**Problem to solve:** Exact copy without images: repeat every entry as written.
┌─ Task data
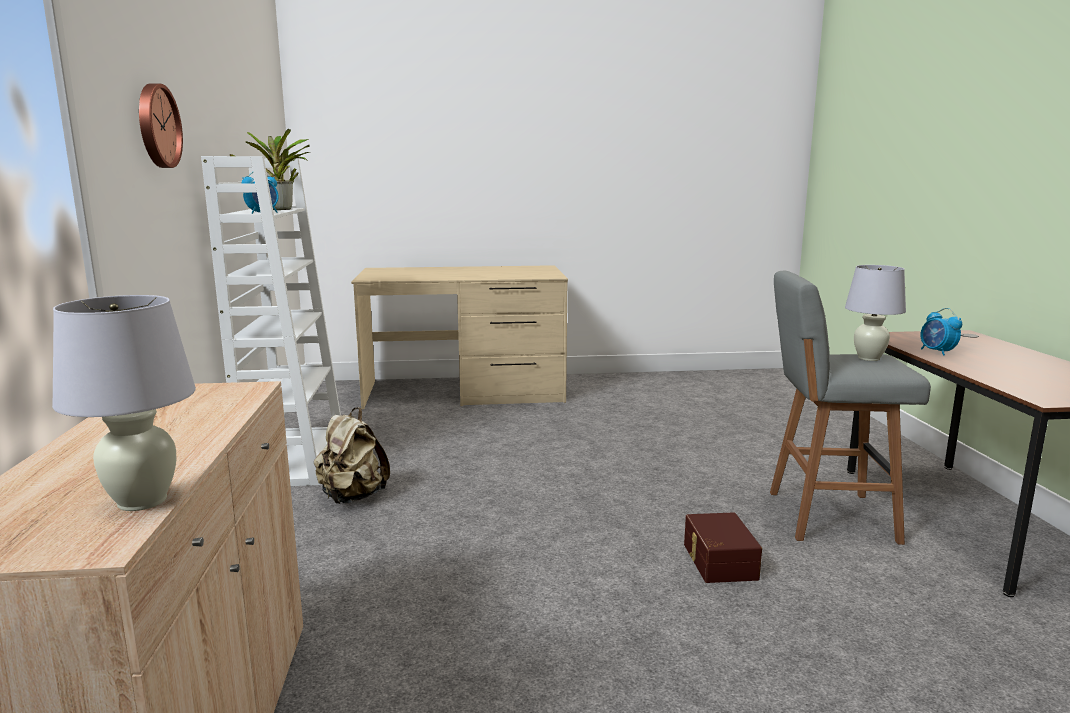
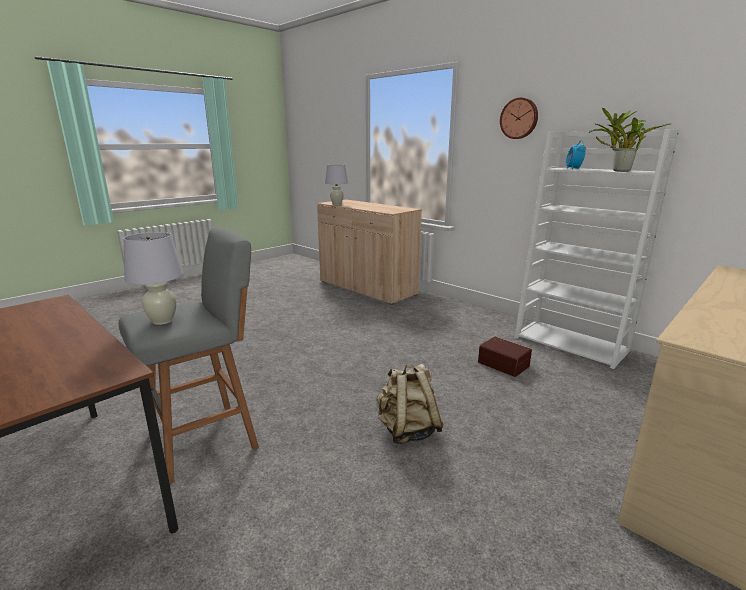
camera: 140 degrees right, 5 degrees up
beige backpack [314,407,390,504] -> beige backpack moved to [377,364,444,444]
brown storage box [684,512,762,583] -> brown storage box moved to [478,337,532,377]
alarm clock [920,308,962,356] -> none

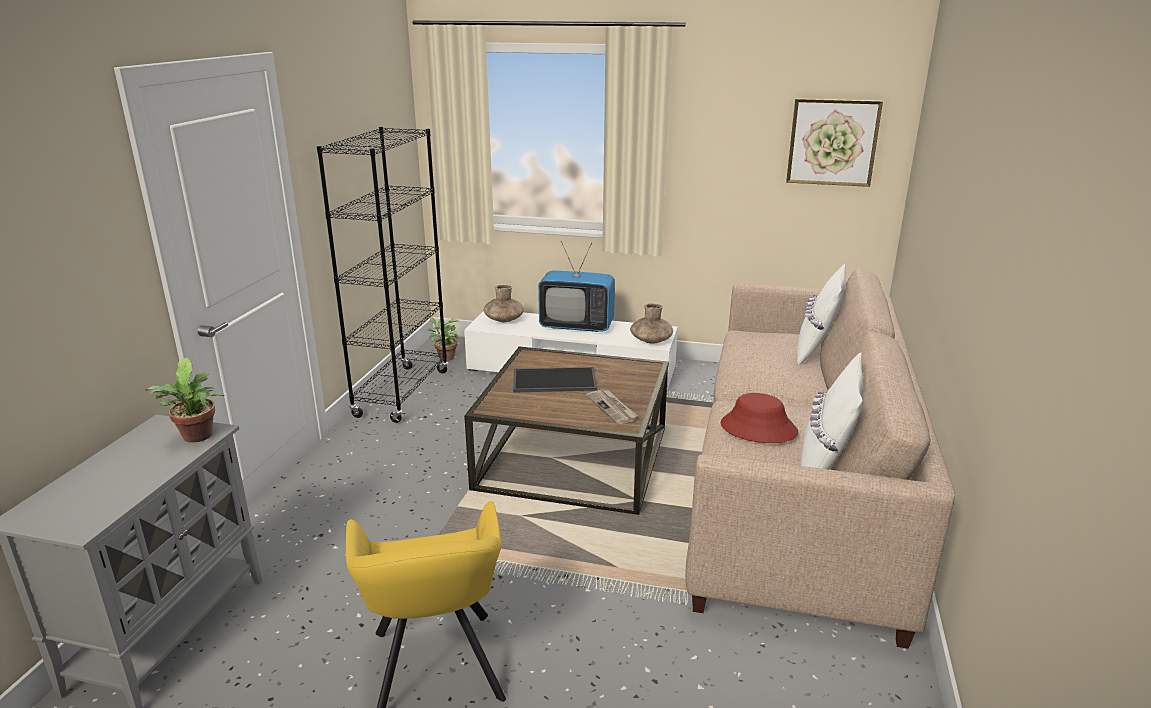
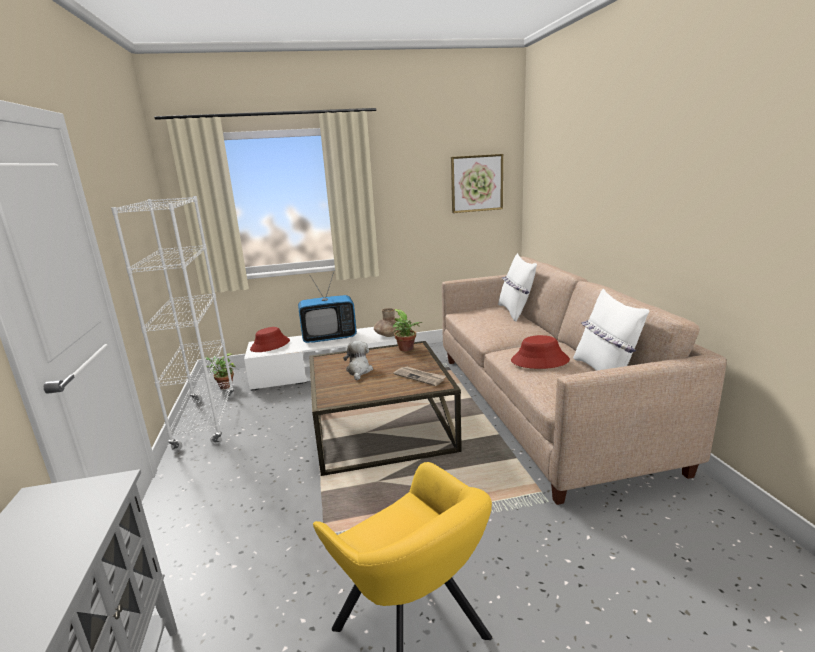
camera: 25 degrees left, 5 degrees down
potted plant [146,358,225,443] -> potted plant moved to [393,309,422,351]
black bookcase [317,127,448,423] -> white bookcase [111,196,235,451]
brown vase [483,285,524,322] -> red hat [250,327,290,352]
tray [513,367,597,393] -> plush toy [343,341,373,380]

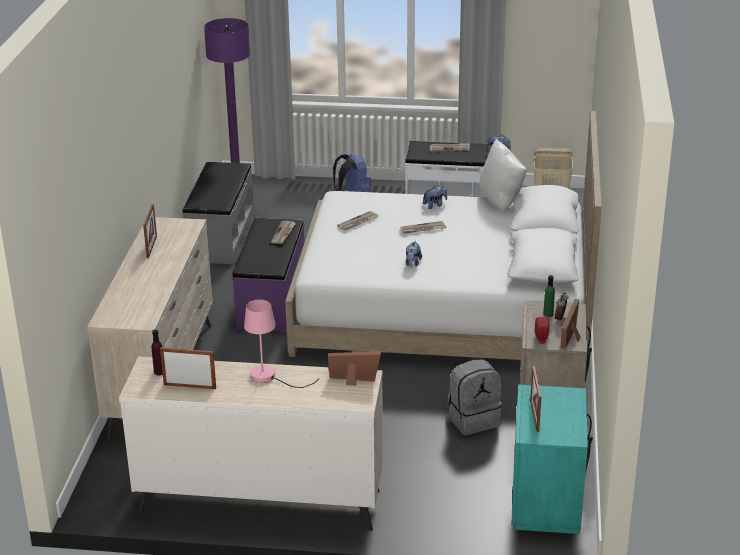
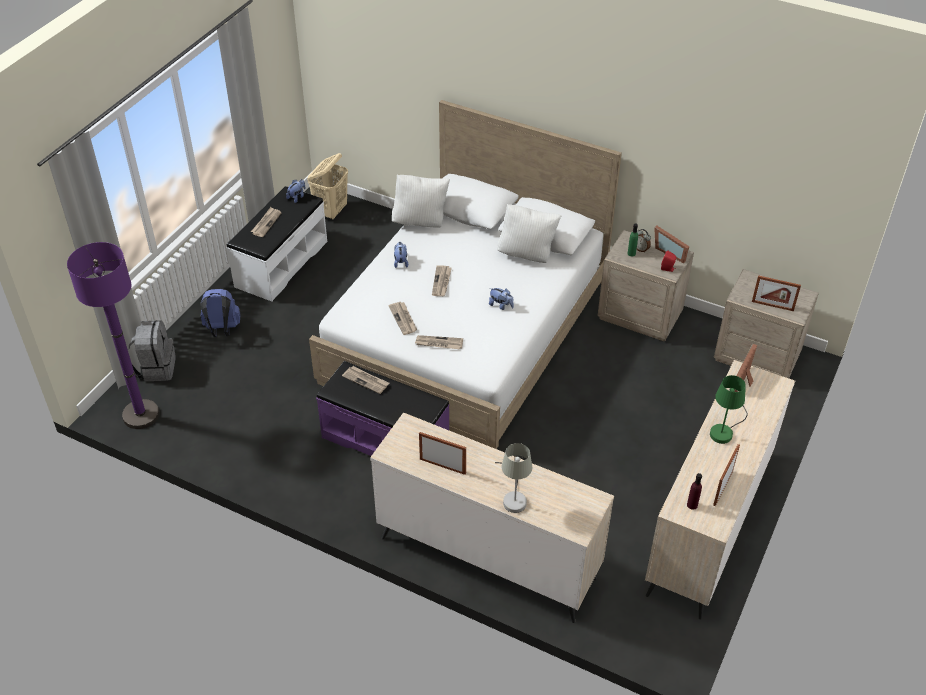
camera: 70 degrees left, 15 degrees up
grey bench [182,162,254,264] -> none
pink table lamp [244,299,319,388] -> green table lamp [710,375,748,444]
grey backpack [448,359,502,435] -> grey backpack moved to [129,320,176,381]
turquoise nightstand [511,384,593,534] -> beige nightstand [714,269,819,378]
none -> newspaper [415,335,463,349]
none -> grey table lamp [495,443,532,513]
none -> white pillow [497,204,561,263]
└─
**Solved problem:**
camera: 140 degrees right, 5 degrees up
beige backpack [314,407,390,504] -> beige backpack moved to [377,364,444,444]
brown storage box [684,512,762,583] -> brown storage box moved to [478,337,532,377]
alarm clock [920,308,962,356] -> none

camera: 25 degrees left, 5 degrees down
potted plant [146,358,225,443] -> potted plant moved to [393,309,422,351]
black bookcase [317,127,448,423] -> white bookcase [111,196,235,451]
brown vase [483,285,524,322] -> red hat [250,327,290,352]
tray [513,367,597,393] -> plush toy [343,341,373,380]

camera: 70 degrees left, 15 degrees up
grey bench [182,162,254,264] -> none
pink table lamp [244,299,319,388] -> green table lamp [710,375,748,444]
grey backpack [448,359,502,435] -> grey backpack moved to [129,320,176,381]
turquoise nightstand [511,384,593,534] -> beige nightstand [714,269,819,378]
none -> newspaper [415,335,463,349]
none -> grey table lamp [495,443,532,513]
none -> white pillow [497,204,561,263]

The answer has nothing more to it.